Country Wide RV Transport (CWRV), the nation's second largest RV and motor-home transportation provider, is shutting down for good, according to information received late Friday by FreightWaves.
The 540 drivers that currently work for the recreational vehicle transport company will be out of work effective November 1st. The news was first reported on the blog Freight Broker Live., which included a screen shot of an email sent to the company's employees.
The CWRV site says the company is exclusive hauler for RV retail chain Camping World CHW.
CWRV uses independent contractors to transport recreational vehicles and motor homes from the factory and retail stores to consumers that purchased the vehicles. The company's website says a driver must supply at least a 3/4 ton truck and necessary hitches and towing equipment.
The company recently was the defendant in a civil lawsuit involving a driver who fell asleep at the wheel and killed a husband and wife. The jury awarded the children of the victims $26.6 million in a wrongful death lawsuit in a Denver, CO court-room just two weeks ago.
According to the Denver Post, the CWRV driver was an independent contractor, but the jury determined that he should be treated as an agent of the company and therefore the company should be liable in the accident. The Post describes the family's reason for suing was "to make a change in sleepy driving habits and within the trucking industry, including ensuring drivers log hours and companies take responsibility for driver actions while on the job."'
The accident happened on July 4, 2017 at 2:30 PM, when the CWRV Dodge Ram plowed into the family's GMC Yukon. The driver for CWRV, Mark Bollinger, pleaded guilty last year to two charges of reckless driving resulting in injury and received a suspended sentence, avoiding jail time.
The jury award, while substantial, is not the largest of 2019. A $280 million jury verdict was awarded against a Georgia steel hauler in Columbus, Georgia. In that trial, the jury deliberated for just 45 minutes before coming back with the verdict. In 2018, a $101 million award was levied in a Texas courtroom against an oil service company.
"Nuclear verdicts" describe jury awards were the penalties exceed $10M. The growing trend of juries awarding nuclear verdicts have forced some insurance providers to exit the trucking industry altogether. In recent years, AIG and Zurich International both stopped covering the trucking industry.
In the past, trucking companies that used independent owner operators were able to avoid nuclear verdicts by insulating themselves from direct responsibility. But lawyers that sue trucking companies have found juries to be sympathetic to the victims and willing to place blame on carriers, even if the driver wasn't an employee.
The same has happened in the freight brokerage industry, where freight brokers have been dragged into personal injury lawsuits, especially when their actions appear to be in control of the driver or fleet. FreightWaves' John Paul Hampstead covered the topic in July.
He described a concept known as "vicarious liability,"when the broker appears to be controlling the carrier to the point of supervising its actions and therefore assuming liability for them. Call checks, text messages and emails both to the carrier and to the shipper can put a broker at risk for vicarious liability. If a broker tells a driver to move a load through inclement weather, or make a delivery even though the driver is tired, or if a broker refers to a carrier in a customer email as "my driver," a plaintiff's attorney will try to allege that the broker is controlling the driver and assuming vicarious liability.
Nuclear verdicts are top of mind across the trucking industry.
"We're fed up," ATA President and Chief Executive Officer Chris Spear told members October 7 at the association's Management Conference & Exhibition in San Diego. "I'm sick of playing defense while trial lawyers buy jets and yachts at the expense of trucking jobs. These ‘nuclear' verdicts are strangling our industry."
The trucking industry has faced a brutal 2019, which has been described as a "bloodbath." Carriers and analysts that cover the sector have cited numerous reasons for carriers ceasing operations, ranging from Amazon restructuring its network, environmental regulations, low spot rates, lack of demand, General Motors Company GM plant closures, insurance, trade policy and general economic malaise.
With brutal conditions facing operators, it is highly unlikely that CWRV will be the last trucking carrier to fold in 2019.

» DATA EXTRACT:
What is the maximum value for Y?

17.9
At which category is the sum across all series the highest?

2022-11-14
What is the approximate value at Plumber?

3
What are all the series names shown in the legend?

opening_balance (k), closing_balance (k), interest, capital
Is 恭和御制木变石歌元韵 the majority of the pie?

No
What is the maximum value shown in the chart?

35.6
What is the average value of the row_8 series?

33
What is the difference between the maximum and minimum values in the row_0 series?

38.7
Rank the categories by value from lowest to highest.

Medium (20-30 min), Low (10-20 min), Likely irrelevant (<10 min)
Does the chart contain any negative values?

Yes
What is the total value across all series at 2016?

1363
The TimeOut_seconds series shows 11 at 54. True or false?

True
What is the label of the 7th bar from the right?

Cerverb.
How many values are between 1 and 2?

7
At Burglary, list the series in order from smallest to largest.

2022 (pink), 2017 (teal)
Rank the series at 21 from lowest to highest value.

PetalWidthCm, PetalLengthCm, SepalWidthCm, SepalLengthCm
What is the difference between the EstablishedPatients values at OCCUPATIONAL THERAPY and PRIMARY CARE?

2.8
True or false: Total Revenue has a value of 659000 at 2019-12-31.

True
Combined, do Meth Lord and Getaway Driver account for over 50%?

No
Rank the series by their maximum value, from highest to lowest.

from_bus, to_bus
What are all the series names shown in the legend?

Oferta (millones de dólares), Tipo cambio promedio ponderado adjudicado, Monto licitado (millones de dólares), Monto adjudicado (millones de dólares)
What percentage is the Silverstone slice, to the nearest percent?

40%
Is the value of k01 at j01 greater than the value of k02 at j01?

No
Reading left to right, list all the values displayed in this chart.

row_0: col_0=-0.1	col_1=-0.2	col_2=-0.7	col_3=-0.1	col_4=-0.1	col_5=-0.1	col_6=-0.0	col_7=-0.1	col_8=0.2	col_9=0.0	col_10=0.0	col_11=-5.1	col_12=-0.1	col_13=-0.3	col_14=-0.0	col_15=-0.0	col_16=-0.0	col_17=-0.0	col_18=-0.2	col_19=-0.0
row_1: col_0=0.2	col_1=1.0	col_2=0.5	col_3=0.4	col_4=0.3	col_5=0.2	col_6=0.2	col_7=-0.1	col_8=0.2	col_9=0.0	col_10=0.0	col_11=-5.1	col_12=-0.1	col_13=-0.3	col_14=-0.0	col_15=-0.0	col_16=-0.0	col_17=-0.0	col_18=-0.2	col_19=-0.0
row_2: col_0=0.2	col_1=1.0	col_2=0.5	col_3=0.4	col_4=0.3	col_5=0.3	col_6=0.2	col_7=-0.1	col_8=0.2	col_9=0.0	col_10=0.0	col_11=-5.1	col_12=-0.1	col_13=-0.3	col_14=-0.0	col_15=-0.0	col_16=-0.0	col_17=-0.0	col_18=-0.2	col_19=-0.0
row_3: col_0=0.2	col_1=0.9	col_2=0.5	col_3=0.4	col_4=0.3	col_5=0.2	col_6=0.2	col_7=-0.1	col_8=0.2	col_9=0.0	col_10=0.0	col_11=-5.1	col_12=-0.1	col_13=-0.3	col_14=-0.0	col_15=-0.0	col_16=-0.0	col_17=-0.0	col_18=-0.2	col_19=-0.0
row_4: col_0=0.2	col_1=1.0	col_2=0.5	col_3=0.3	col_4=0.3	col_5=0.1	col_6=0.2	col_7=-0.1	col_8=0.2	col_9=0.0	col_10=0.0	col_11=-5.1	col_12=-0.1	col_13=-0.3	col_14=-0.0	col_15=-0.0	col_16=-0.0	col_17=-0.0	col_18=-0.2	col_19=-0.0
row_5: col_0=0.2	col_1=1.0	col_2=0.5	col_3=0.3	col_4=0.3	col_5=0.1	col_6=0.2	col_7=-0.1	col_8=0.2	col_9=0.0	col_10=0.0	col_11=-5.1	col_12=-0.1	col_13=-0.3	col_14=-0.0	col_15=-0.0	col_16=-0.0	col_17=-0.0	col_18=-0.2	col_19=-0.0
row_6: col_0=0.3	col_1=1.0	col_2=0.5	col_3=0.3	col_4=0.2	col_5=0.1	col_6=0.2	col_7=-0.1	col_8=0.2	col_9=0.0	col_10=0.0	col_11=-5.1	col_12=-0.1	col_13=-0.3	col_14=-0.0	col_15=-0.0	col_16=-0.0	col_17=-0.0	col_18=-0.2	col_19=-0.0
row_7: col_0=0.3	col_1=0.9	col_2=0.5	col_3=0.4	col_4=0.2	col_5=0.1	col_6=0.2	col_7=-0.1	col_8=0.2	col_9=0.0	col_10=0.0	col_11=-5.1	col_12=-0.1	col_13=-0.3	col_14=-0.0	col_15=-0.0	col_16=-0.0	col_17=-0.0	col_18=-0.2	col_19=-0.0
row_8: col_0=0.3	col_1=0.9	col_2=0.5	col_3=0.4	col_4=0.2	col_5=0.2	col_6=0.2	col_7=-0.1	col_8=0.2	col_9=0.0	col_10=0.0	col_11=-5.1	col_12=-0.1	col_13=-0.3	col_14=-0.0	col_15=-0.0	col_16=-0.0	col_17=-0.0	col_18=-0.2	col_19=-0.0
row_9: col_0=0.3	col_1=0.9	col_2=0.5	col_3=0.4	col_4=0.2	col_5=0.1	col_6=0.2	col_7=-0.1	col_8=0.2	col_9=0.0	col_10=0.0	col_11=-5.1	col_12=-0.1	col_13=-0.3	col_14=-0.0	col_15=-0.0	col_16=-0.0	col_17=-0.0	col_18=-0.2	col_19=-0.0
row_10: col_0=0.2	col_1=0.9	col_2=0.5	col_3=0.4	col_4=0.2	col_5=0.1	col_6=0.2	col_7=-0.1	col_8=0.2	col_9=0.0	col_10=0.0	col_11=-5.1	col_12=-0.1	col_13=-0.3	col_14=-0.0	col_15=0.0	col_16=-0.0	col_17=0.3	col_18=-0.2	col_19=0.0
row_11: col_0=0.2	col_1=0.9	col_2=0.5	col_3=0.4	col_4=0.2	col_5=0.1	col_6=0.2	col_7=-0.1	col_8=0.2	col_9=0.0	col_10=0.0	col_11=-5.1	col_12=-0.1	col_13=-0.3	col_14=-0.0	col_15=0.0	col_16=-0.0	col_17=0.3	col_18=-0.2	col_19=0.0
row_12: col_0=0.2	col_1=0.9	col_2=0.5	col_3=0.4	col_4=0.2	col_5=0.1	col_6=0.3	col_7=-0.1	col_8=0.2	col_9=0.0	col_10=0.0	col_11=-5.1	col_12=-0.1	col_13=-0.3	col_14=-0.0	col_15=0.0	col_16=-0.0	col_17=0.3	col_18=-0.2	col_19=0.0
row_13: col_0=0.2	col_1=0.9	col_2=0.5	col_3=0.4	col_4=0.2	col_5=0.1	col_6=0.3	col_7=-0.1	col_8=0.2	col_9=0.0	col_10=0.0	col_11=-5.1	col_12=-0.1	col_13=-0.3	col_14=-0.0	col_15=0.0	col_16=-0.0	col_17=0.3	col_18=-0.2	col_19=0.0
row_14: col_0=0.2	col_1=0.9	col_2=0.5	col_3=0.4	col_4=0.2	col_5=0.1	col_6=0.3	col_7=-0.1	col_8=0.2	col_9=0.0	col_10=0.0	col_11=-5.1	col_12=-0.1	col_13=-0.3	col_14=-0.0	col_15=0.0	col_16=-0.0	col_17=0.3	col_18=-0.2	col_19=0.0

» EXERCISE OBJECTIVE:
Render this sentence from the article on Country Wide RV Transport's shutdown in Spanish: "Nuclear verdicts are top of mind across the trucking industry." Answering what follows requires none of the records.

» THE COMPLETED TASK:
Los veredictos nucleares son una preocupación prioritaria en toda la industria del transporte por carretera.